A l’heure où paraîtront ces lignes, on saura si Dalakhani, le grisou champion de l’Aga Khan, a connu la consécration méritée face à ses challengers High Chapparal, Doyen et Ange Gabriel dans le Prix de l’Arc de Triomphe, ce dimanche 5 octobre à Longchamp. A peine remis de leurs émotions, les aficionados de la chose hippique, une fois n’est pas coutume, iront dans les salles obscures avec le secret espoir de prolonger les effets de l’adrénaline, histoire de passer sans vergogne d’Equidia et Paris-Turf à Hollywood. En écartant volontairement Le Gentleman d’Epsom avec Jean Gabin et Un Jour aux courses des Marx Brothers, on peut dire du film de Gary Ross qu’il est le premier consacré aux courses de chevaux, où action et narration se décident au coeur d’un peloton lancé à 60 km/h sur le dirt. Gros et lisse gâteau lacrymal, Pur sang raconte l’histoire du mythique Seabiscuit, légendaire cheval des années 30, héros de la grande dépression américaine, tardive vedette des courses qui imposa sa loi sur la Côte Ouest jusqu’à affronter et vaincre le crack de la Côte Est, War Admiral, beau comme une statue et lauréat de la Triple Crown, au cours d’un duel mythique qui passionna les foules -époque bénie des courses où Roosevelt était pendu à sa radio pour écouter la retransmission du Santa Anita Handicap. Seabiscuit, donc, fabuleux animal, petit-fils du légendaire Man O’War aux genoux cagneux, court sur pattes, les flancs saillants et la robe terne, hargneux comme un poney vicieux, traînant sa misère sur des champs de patates avec d’autres tocards de courses à réclamer jusqu’à ce qu’une rencontre avec un self made man, un entraîneur mutique et un jockey borgne le métamorphose en machine à gagner.

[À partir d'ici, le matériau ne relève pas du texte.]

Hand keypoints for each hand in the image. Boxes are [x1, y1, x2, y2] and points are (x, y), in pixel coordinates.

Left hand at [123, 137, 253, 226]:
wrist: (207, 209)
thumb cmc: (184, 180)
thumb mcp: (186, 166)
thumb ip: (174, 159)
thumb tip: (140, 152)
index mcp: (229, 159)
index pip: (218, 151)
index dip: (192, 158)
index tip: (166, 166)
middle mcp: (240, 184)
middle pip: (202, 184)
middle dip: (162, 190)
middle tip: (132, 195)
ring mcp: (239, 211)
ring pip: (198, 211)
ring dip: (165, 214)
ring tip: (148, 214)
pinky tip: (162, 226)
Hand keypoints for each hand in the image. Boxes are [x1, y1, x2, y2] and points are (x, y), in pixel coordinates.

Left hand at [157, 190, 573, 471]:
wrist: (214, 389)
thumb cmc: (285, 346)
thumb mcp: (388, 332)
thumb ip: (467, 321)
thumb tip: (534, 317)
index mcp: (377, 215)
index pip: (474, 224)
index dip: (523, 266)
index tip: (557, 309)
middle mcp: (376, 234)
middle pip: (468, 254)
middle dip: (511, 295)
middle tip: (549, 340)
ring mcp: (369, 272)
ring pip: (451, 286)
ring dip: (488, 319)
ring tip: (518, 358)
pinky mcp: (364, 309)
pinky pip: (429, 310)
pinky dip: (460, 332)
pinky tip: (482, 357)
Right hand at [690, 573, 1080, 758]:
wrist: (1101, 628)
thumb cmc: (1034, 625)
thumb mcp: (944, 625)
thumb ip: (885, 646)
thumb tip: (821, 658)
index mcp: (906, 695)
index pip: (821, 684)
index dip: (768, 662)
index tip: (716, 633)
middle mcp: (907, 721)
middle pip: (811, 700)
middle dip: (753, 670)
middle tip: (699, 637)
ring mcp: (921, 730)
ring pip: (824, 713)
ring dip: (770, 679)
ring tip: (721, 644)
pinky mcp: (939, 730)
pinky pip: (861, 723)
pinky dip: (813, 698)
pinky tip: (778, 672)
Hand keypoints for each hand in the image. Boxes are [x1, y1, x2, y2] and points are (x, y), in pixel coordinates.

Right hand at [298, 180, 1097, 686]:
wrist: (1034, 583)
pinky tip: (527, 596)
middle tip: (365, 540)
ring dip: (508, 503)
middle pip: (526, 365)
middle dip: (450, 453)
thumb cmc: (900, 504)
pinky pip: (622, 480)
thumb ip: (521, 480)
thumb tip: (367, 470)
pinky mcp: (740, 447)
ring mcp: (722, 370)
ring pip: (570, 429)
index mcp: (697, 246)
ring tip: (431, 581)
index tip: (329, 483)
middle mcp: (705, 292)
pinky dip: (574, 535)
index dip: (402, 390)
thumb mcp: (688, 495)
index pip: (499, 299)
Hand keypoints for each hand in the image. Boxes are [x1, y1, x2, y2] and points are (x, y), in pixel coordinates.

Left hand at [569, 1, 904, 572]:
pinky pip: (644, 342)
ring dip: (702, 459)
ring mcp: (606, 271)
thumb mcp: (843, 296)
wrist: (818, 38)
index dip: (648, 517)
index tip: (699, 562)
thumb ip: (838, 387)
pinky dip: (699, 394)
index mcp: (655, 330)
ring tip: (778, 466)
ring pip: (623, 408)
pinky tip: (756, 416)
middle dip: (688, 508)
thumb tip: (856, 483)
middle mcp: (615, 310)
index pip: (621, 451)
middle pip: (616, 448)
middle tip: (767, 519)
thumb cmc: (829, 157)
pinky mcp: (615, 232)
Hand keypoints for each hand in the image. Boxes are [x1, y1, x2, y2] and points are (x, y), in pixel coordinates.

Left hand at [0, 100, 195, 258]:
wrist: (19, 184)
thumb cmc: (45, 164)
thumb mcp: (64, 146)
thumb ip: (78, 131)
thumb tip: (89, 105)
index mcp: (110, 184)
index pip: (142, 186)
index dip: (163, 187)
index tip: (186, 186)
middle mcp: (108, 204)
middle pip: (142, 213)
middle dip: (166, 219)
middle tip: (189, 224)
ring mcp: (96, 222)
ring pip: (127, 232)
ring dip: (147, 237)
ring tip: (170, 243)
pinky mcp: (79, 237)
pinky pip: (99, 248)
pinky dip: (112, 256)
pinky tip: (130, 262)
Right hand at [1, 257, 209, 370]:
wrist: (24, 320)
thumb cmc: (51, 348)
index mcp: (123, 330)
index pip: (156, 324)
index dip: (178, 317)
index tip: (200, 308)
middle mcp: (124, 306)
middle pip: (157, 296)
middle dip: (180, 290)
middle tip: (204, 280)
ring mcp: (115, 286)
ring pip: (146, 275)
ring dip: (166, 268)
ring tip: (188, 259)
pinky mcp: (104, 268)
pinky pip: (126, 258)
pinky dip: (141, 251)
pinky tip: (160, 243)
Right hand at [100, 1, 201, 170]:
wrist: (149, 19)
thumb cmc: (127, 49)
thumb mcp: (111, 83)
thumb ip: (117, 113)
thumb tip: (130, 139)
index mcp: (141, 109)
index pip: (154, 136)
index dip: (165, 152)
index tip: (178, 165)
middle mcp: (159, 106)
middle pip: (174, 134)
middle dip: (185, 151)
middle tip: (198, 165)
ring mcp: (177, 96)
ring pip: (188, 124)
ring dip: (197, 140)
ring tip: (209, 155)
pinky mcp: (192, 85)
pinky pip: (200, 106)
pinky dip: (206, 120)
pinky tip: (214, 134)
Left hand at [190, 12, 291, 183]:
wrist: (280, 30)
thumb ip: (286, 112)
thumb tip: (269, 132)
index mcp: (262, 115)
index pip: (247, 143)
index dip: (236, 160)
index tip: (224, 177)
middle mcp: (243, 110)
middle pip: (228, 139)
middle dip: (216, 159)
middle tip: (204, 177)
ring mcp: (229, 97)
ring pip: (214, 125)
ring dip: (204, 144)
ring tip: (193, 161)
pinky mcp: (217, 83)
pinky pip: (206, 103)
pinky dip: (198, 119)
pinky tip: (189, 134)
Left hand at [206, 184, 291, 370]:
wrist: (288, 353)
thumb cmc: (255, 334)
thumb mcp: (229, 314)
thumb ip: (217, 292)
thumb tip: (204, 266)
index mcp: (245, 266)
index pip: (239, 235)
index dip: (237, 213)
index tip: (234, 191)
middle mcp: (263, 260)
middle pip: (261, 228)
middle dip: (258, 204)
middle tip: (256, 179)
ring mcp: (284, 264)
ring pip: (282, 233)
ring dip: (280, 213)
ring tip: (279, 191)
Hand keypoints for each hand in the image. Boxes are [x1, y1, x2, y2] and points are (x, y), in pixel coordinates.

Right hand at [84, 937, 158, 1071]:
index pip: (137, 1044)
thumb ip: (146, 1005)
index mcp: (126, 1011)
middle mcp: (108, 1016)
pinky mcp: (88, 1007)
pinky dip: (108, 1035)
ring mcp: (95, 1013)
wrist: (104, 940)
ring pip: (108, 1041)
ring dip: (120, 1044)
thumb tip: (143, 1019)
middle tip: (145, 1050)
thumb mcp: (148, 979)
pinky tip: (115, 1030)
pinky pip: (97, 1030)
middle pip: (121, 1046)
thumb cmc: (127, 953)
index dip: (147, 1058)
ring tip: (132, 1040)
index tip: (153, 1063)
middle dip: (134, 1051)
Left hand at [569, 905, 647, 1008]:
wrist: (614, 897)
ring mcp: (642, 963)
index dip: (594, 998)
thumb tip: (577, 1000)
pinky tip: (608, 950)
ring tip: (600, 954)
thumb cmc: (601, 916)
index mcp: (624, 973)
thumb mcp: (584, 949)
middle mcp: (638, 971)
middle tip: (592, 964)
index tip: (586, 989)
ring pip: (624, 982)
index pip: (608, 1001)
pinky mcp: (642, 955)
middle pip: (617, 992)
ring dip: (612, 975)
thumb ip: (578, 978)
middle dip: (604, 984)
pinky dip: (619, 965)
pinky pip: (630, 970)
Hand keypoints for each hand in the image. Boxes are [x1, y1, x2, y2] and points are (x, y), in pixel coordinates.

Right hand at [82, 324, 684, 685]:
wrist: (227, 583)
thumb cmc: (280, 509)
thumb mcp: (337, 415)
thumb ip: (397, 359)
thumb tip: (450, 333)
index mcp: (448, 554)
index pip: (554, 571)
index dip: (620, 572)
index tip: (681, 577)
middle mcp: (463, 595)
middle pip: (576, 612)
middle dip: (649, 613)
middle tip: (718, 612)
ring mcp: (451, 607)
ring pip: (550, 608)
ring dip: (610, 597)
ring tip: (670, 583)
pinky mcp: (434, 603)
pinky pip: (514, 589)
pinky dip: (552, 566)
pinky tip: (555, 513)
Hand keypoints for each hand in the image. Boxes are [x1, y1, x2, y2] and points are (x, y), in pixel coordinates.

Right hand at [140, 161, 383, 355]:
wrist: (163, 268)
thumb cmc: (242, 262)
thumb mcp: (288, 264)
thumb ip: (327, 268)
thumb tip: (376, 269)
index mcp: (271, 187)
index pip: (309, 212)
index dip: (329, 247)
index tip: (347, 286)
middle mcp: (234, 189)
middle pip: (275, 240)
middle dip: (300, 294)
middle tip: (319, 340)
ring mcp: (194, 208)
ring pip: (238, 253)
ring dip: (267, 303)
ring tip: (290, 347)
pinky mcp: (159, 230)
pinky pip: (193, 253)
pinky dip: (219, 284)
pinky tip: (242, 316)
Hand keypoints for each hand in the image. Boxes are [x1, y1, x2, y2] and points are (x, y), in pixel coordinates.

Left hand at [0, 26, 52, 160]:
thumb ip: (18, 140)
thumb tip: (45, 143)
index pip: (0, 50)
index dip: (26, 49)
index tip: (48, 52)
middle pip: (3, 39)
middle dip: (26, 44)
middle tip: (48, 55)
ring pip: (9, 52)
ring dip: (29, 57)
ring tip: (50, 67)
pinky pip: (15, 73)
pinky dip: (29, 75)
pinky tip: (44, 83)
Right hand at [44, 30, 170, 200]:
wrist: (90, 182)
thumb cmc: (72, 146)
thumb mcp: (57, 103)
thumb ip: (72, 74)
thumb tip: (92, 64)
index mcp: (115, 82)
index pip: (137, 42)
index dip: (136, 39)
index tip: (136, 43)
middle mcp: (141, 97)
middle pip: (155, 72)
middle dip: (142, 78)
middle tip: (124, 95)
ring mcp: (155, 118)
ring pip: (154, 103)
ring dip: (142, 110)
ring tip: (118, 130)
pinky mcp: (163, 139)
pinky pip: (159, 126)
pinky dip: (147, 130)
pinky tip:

Revanche des petits, des peu glorieux, hymne sans nuance et légèrement nauséabond au rêve américain (dans le contexte de la grande dépression, il fallait oser), et mise en scène lénifiante avec comédiens accablés par le poids du mélo et lumière filtrée oscarisable : le film n’a rien pour plaire, mélange de biographies curieusement romancées (les véritables histoires de l’entraîneur Tom Smith et du jockey Red Pollard sont bien plus rocambolesques que leurs équivalents fictionnels) et de considérations niaises sur le destin. Restent les courses elles-mêmes, dont on aurait pu craindre qu’elles fussent les scènes les plus négligées, les fabricateurs du film comptant sur l’indulgence involontaire des néophytes. Grâce soit rendue à Gary Ross, cinéaste et amateur de courses (il est co-propriétaire, avec Spielberg entre autres, de Atswhatimtalknbout, qui a terminé quatrième du Kentucky Derby cette année, monté par Gary Stevens qui incarne dans le film le jockey George Woolf), d’avoir mis les bouchées doubles pour filmer avec intensité et quelques bonnes idées les épiques empoignades entre Seabiscuit et ses rivaux. Ce n’est pas aussi limpide que les envolées de Sea Bird, pas aussi enivrant que les doubles accélérations de Peintre Célèbre ou les lignes droites Arazi, pas aussi bouleversant que l’ultime victoire d’Ourasi dans le Prix d’Amérique, c’est simplement l’occasion, au cœur d’un film aussi ronflant, de se laisser ravir quelques minutes par un cortège d’anges au poil brillant.